Of course, any change must happen because they’ve been persuaded by Scripture, which is why I want CPM practitioners to read this book. Rhodes does more than graciously, carefully, and biblically critique their method. He uses Scripture to define the missionary identity and the missionary task. In fact, the bulk of this book is given over to that. He argues that missionaries are ambassadors whose primary job is to communicate God’s message with God’s authority (2 Cor 5:19–20) (p. 117). As such, we need to be clear, credible, and persuasive in our communication.

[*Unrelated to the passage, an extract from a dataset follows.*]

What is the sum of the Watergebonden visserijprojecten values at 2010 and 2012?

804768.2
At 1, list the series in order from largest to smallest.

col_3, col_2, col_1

So if you’re a CPM practitioner or know one, I encourage you to get this book. I would also recommend you get this book into the hands of every young person interested in missions. They need to evaluate these ideas before they get pulled in by the anecdotal grandeur. “Come and see that it works” should not be a primary argument for a missions methodology. But stories of it “working” are powerful. So read this book with them on the front end. Help them understand the current landscape of missions today. And then disciple them to evaluate the ideas biblically. This book will be an excellent tool for that.
Finally, if you’re in any role of church leadership, for the sake of those under your care, whether in sending or supporting, get this book and read it.